Pantomime: mmWave radar based mid-air gesture recognition
In the second part of this post, I want to focus on our latest paper published in IMWUT 2021 entitled Pantomime (Point cloud-based Activity recognition NeTwOrk using MIlliMEter wave radar): Mid-Air Gesture Recognition with Sparse Millimeter-Wave Radar Point Clouds. In this work we designed a system based on an IWR1443 radar for recognizing mid-air human gestures from sparse point clouds.
Why mmWave radar?
We utilized the mmWave radar to position Pantomime in a unique region of the RF technology landscape as a miniaturized medium-resolution medium-range high-frequency RF sensing approach, providing privacy-awareness and robustness to occlusion, weather conditions, and visibility issues.
As shown in the above figure, Pantomime has various advantages over RGB cameras including privacy-awareness and occlusion to weather and lighting conditions.
mmWave radar generated point clouds
Following a set of preprocessing pipelines described in Pantomime paper, a sparse point cloud is generated. A point cloud is a set of unordered points in a 3D space. The point clouds generated by the radar has not only spatial features, but also temporal features reflecting the evolution of gesture through time. In the following figure you can see an example of a point cloud recorded from a participant performing a gesture:
As shown in the above figure, the generated point cloud is noisy and highly-sparse (compared to that of other sensors like MS Kinect) which posses unique challenges in the processing phase.
Using the unique features of the mmWave generated radar point clouds, we proposed a neural network architecture to recognize gestures. We extract the spatial features from each frame using a static point cloud encoder module, then fuse the spatial features through time to capture the temporal evolution of the gesture. In the following figure, the architecture of the proposed method is shown:
To evaluate the model, we collected a dataset with the following features:
- 21 classes of gestures
- 5 environments
- 3 gesture performing space
- 7 angles
- different distances
- more than 40 participants
- more than 10,000 samples
The complete set of gestures designed for the experiment is shown in the figure above. We published the dataset and the source code on Zenodo to let other researcher to reproduce the results and build upon our model.
We have compared Pantomime to state of the art models in the above table. Pantomime outperformed all of them in three different settings of the dataset: EASY: a set of gestures that are easy to remember and perform, COMPLEX: a set of gestures that are mainly both handed or circular, ALL: all the 21 classes of gestures. You can see the rest of the results for different angles, speeds, distances, and environments in the paper.
What about sensing through walls?
Let’s come back to the title of the post “FMCW mmWave radars can see through walls!”. We collected data in a setting called “through-wall”. In this setting, we put the radar on one side of the wall and asked the participant to stay in the other side of the wall and perform the gesture. The setting is shown in the figure below.
It is pretty obvious that in the same setting, if we use an RGB camera, the accuracy of the recognition will be 0% since the visible light cannot penetrate through walls. Whereas, using a mmWave radar we demonstrated that Pantomime can achieve an accuracy of 64.43%.

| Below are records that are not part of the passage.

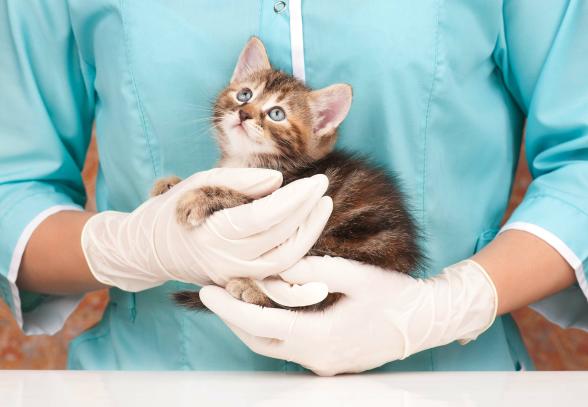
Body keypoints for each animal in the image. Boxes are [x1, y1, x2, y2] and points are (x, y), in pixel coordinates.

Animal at [153, 38, 422, 312]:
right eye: (245, 94)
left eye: (277, 114)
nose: (244, 113)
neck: (244, 162)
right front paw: (168, 185)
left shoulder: (285, 199)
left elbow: (239, 198)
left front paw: (197, 197)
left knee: (310, 297)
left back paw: (251, 289)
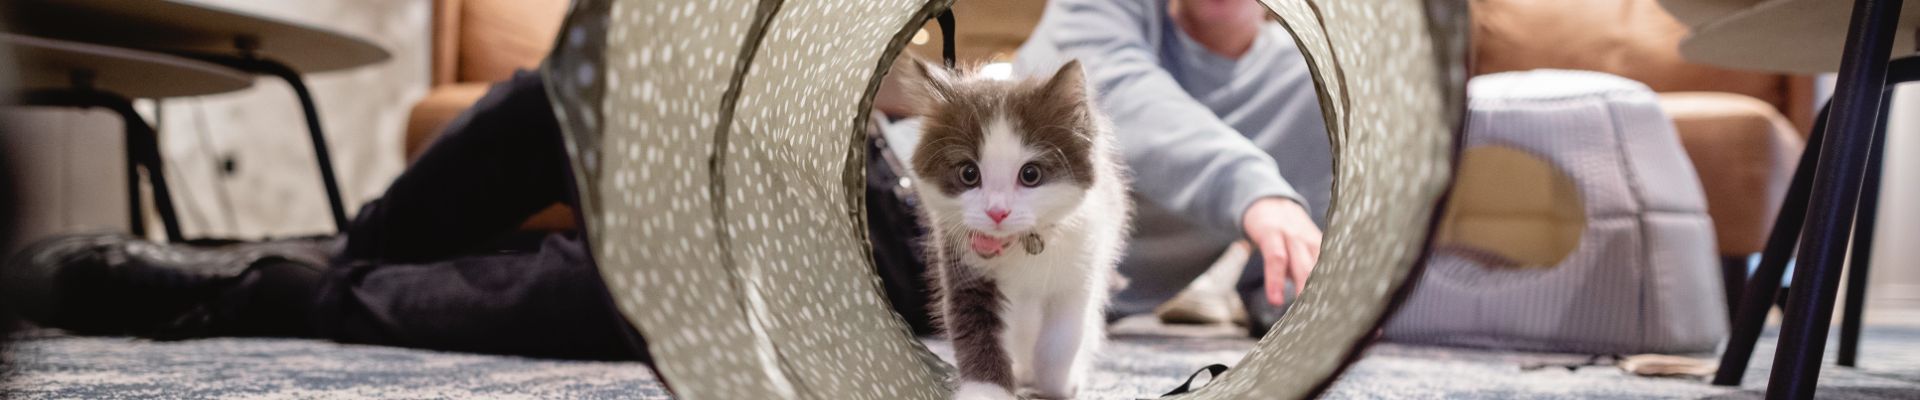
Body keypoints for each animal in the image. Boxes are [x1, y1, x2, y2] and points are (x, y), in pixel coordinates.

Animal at [910, 59, 1128, 400]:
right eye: (969, 173)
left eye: (1030, 174)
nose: (997, 211)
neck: (1022, 244)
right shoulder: (964, 267)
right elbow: (976, 331)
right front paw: (985, 391)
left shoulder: (1079, 272)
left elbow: (1061, 340)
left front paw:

In summary, we discussed the basic principles of radars especially FMCW mmWave radars. Utilizing them, we presented our recent work entitled Pantomime, a novel mid-air gesture recognition system exploiting spatio-temporal properties of mmWave RF signals via 3D sparse point motion clouds.
Pantomime is positioned in a unique region of the RF landscape: mid-resolution mid-range high-frequency sensing making it ideal for mid-air gesture recognition. We also showed that we can sense gestures even through-walls which is one of the advantages of mmWave radars over RGB cameras.